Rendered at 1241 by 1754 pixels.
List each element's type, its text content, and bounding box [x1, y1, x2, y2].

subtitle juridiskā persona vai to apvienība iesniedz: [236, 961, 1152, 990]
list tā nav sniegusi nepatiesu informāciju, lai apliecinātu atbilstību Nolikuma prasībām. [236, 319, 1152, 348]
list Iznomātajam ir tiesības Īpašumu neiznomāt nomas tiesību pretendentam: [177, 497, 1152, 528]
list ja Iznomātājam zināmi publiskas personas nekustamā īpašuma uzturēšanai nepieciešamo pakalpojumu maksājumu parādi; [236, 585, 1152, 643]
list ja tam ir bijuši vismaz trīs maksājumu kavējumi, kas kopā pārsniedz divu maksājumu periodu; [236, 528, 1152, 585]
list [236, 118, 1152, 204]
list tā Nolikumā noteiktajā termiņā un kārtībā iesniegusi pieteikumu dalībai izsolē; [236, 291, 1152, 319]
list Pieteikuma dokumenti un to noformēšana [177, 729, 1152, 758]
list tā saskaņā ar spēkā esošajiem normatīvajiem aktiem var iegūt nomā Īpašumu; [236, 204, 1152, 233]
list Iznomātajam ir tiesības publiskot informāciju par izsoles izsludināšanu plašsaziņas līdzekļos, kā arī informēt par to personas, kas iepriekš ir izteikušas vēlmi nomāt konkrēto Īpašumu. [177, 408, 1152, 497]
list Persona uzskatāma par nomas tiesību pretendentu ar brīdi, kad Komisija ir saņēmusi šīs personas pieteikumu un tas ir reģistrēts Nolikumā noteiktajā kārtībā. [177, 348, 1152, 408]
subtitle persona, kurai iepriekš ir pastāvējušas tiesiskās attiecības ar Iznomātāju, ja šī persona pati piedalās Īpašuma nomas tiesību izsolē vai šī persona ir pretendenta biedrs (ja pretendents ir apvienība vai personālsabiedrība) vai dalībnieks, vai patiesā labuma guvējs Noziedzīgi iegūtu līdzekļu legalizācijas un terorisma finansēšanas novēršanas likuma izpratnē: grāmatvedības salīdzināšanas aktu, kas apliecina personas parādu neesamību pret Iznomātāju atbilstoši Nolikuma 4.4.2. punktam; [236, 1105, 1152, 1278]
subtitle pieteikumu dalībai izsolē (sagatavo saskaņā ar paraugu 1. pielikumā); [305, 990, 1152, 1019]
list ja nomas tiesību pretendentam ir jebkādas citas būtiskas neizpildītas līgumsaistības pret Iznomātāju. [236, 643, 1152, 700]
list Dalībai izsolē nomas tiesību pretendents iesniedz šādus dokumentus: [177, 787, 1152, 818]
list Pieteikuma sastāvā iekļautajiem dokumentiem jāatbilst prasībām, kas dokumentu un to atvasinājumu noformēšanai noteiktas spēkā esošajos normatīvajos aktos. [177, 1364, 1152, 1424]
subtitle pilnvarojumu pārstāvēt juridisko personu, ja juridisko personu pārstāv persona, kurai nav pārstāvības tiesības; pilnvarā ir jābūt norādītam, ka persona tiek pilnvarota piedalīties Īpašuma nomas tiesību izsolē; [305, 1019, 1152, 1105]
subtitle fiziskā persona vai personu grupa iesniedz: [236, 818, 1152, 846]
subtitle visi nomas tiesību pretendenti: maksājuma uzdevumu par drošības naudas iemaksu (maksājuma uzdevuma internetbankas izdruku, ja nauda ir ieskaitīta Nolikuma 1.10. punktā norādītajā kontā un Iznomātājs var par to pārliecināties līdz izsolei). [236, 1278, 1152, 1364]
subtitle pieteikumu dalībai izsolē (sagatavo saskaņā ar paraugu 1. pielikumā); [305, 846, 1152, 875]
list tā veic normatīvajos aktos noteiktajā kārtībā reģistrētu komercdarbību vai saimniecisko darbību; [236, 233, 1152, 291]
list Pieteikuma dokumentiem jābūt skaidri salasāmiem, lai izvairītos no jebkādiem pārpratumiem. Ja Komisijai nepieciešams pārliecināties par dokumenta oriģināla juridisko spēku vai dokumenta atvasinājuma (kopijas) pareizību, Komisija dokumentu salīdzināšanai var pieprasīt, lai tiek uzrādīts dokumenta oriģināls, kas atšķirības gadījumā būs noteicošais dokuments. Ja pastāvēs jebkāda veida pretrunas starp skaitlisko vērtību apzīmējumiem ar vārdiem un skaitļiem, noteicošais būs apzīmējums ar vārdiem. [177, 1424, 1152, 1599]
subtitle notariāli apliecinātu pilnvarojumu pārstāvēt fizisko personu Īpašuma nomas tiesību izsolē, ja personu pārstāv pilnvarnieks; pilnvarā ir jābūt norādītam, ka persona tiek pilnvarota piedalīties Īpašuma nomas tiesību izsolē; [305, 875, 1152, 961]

|---|

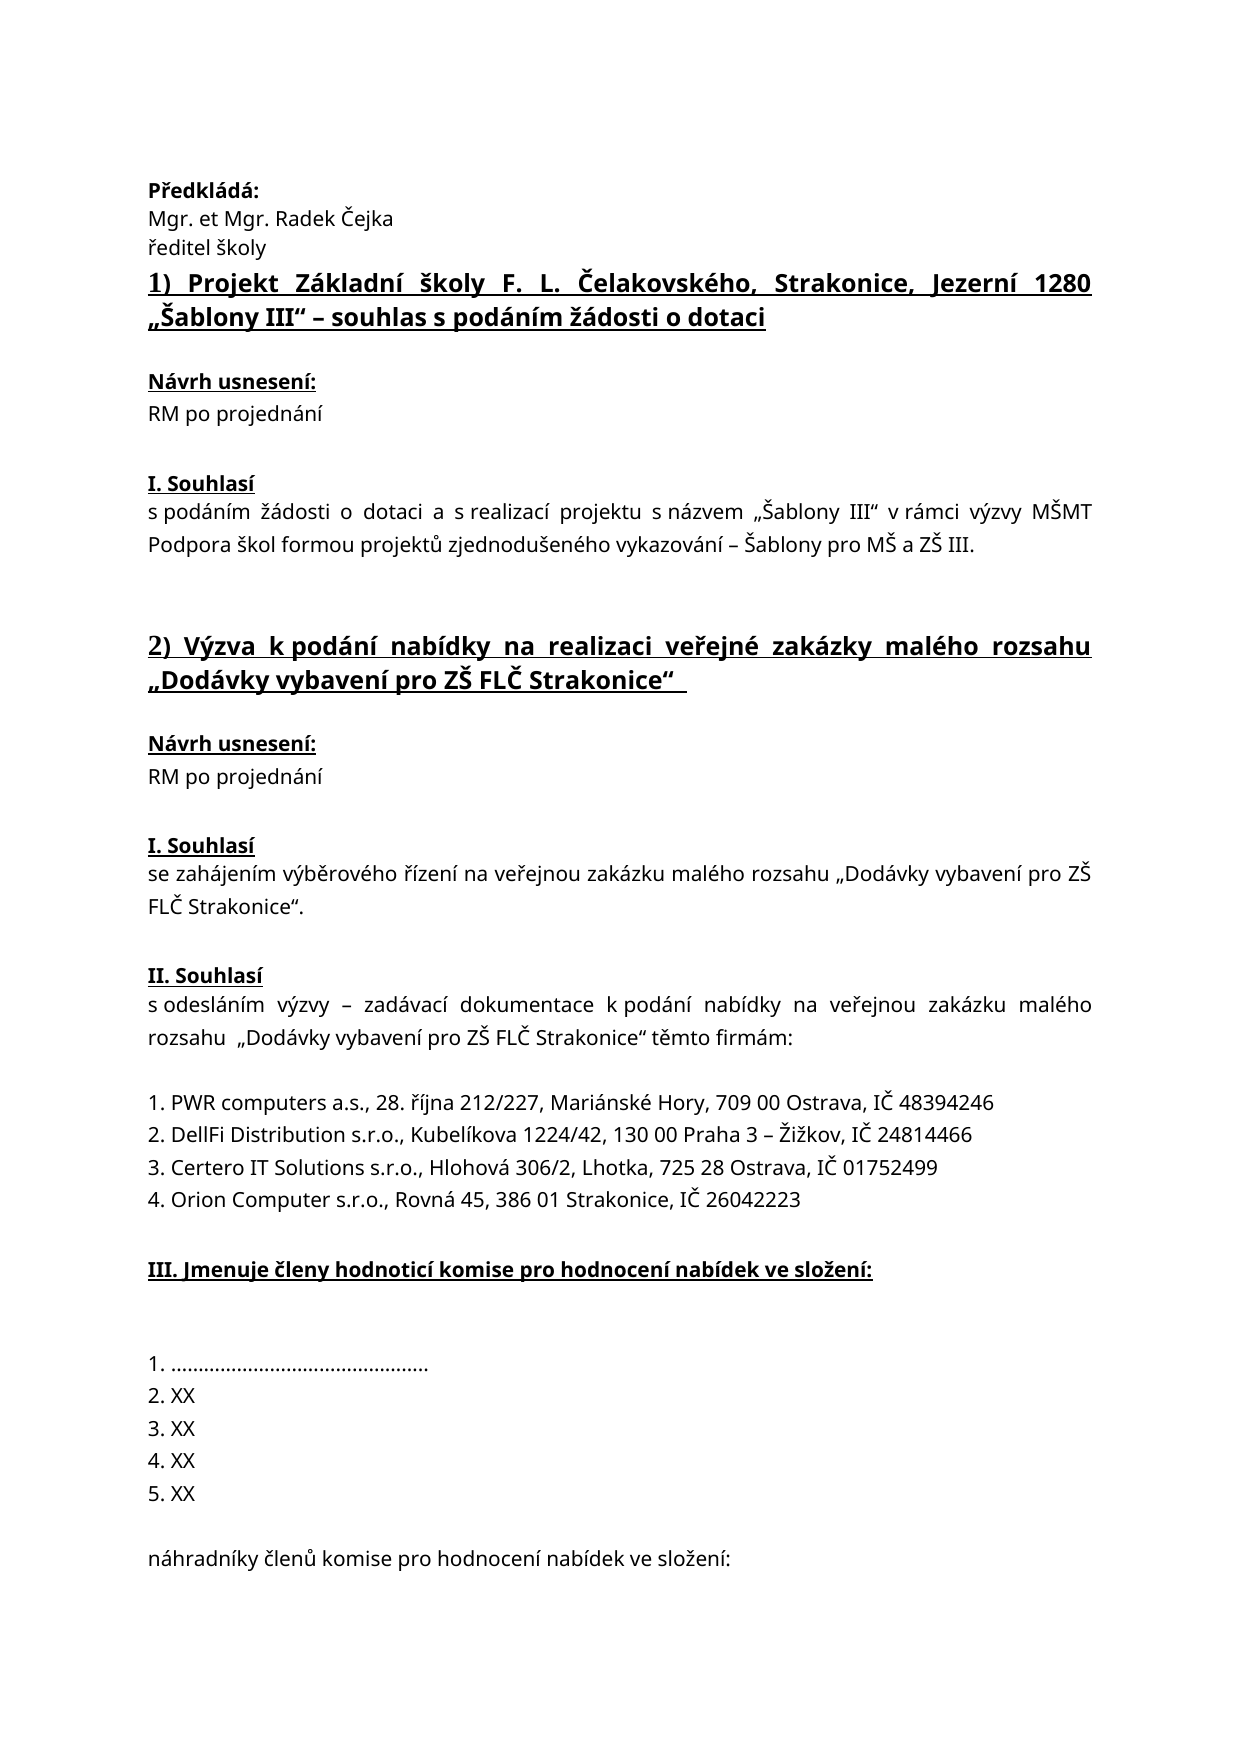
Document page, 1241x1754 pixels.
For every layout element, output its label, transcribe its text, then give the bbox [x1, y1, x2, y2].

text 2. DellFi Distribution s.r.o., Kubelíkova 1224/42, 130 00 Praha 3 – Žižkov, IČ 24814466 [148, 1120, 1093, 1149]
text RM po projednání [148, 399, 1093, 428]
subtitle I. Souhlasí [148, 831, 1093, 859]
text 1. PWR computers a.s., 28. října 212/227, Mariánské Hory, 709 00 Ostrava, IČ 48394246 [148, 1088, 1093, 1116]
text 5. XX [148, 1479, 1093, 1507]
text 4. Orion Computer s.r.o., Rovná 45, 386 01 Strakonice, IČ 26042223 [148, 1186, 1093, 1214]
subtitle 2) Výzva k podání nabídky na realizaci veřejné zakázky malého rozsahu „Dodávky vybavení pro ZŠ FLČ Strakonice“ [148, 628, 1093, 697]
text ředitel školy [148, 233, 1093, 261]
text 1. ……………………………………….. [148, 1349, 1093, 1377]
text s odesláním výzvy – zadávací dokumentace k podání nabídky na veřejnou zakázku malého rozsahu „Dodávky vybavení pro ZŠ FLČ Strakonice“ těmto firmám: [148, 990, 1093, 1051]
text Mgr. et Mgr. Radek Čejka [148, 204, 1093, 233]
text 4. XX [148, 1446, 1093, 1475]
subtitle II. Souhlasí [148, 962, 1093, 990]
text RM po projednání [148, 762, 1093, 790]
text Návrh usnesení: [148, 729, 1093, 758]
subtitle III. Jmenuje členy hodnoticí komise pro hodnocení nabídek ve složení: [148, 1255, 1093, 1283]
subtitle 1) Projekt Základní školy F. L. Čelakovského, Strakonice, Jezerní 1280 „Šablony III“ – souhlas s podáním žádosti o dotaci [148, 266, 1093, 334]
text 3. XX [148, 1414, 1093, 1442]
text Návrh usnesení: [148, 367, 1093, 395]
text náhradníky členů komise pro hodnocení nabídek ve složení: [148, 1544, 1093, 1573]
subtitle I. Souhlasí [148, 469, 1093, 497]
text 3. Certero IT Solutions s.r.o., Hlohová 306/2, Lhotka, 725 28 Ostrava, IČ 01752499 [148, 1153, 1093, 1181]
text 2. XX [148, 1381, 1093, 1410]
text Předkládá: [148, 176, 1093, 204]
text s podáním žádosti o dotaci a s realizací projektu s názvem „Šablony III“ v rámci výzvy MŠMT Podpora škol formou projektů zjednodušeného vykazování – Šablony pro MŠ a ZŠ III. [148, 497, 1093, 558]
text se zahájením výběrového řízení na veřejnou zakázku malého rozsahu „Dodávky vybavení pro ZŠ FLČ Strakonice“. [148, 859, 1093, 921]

|---|

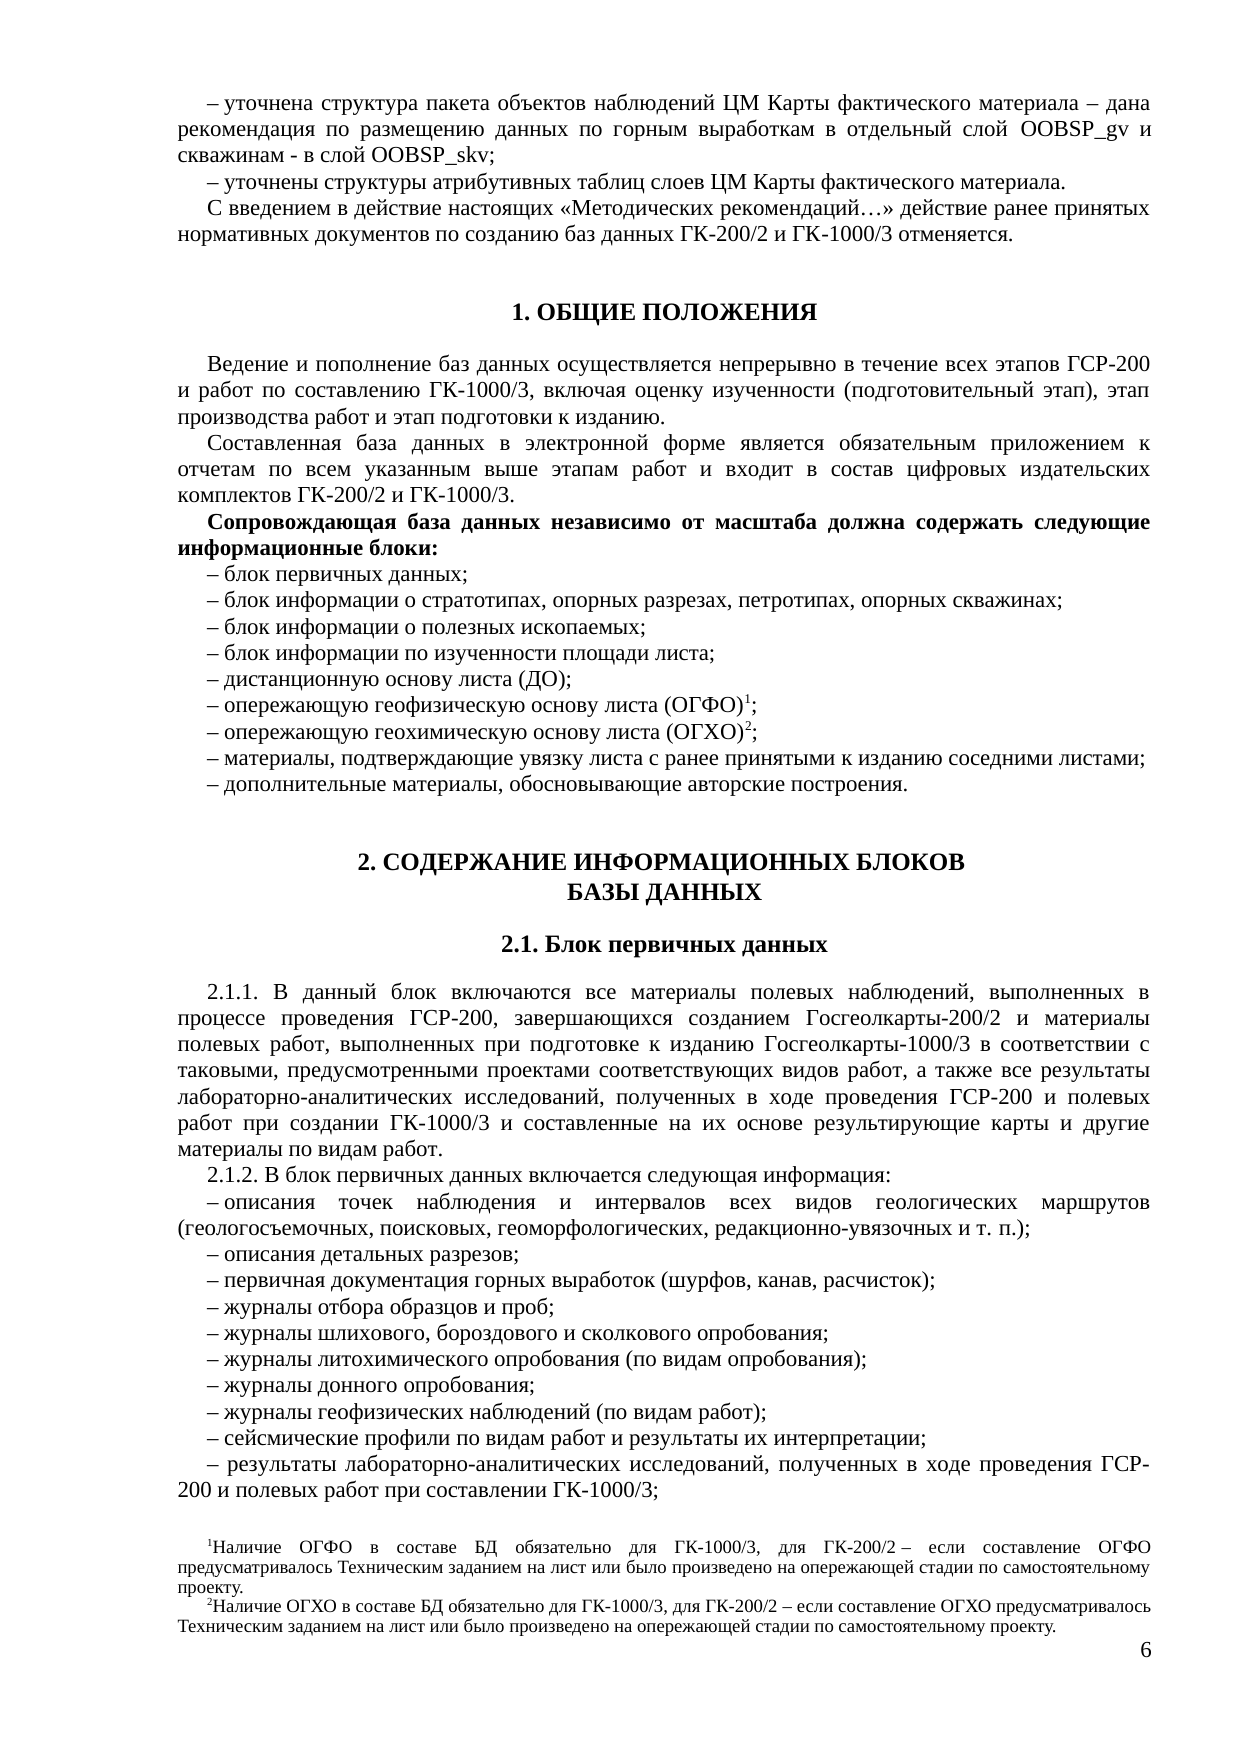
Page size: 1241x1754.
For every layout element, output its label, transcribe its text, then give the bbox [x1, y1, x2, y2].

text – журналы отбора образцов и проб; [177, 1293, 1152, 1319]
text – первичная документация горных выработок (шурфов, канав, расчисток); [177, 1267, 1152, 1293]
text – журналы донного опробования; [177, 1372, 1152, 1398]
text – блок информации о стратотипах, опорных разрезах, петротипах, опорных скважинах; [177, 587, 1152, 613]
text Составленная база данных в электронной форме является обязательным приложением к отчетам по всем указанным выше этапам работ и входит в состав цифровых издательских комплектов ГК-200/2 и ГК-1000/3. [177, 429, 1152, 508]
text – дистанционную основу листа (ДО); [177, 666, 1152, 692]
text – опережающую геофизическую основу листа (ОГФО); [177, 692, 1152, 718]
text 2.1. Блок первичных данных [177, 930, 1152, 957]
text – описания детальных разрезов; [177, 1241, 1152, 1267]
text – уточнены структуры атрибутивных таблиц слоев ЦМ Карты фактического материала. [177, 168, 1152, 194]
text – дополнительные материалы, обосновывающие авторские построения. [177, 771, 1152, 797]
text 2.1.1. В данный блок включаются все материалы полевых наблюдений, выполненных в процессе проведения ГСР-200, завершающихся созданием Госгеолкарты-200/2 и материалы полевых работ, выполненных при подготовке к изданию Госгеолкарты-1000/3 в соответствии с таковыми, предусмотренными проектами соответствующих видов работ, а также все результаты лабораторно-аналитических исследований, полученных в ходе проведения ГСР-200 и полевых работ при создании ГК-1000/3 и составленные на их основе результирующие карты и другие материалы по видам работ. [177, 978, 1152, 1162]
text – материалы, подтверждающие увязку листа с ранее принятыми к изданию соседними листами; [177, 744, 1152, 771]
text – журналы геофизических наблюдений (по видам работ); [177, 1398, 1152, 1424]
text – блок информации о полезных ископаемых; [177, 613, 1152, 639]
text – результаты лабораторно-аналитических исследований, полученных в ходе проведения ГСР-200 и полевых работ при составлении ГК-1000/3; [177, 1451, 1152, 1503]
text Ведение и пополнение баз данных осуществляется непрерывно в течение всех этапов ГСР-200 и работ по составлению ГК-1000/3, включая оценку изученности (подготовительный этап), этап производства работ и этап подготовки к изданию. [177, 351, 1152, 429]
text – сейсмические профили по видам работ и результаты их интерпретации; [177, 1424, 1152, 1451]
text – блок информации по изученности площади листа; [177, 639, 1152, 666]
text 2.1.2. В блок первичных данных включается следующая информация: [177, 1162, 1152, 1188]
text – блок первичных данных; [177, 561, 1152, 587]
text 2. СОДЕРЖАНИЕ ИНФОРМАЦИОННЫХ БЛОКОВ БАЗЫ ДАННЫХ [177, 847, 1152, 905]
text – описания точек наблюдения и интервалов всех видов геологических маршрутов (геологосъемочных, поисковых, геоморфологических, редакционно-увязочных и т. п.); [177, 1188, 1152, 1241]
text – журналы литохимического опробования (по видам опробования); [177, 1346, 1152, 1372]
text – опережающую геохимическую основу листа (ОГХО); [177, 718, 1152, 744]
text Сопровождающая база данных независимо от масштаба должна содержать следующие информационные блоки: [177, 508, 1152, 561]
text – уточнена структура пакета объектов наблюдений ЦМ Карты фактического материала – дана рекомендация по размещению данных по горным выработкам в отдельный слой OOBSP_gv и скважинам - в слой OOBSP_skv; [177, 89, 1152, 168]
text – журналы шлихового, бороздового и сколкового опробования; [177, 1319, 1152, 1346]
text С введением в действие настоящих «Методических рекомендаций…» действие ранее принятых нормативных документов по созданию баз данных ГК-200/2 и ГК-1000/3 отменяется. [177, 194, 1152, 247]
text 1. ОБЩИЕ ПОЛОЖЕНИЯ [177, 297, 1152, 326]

|---|

*What you are asked to do*.
Search the material for the word "лабораторно" and copy every matching line.

*Output below*.
text 2.1.1. В данный блок включаются все материалы полевых наблюдений, выполненных в процессе проведения ГСР-200, завершающихся созданием Госгеолкарты-200/2 и материалы полевых работ, выполненных при подготовке к изданию Госгеолкарты-1000/3 в соответствии с таковыми, предусмотренными проектами соответствующих видов работ, а также все результаты лабораторно-аналитических исследований, полученных в ходе проведения ГСР-200 и полевых работ при создании ГК-1000/3 и составленные на их основе результирующие карты и другие материалы по видам работ. [177, 978, 1152, 1162]
text – результаты лабораторно-аналитических исследований, полученных в ходе проведения ГСР-200 и полевых работ при составлении ГК-1000/3; [177, 1451, 1152, 1503]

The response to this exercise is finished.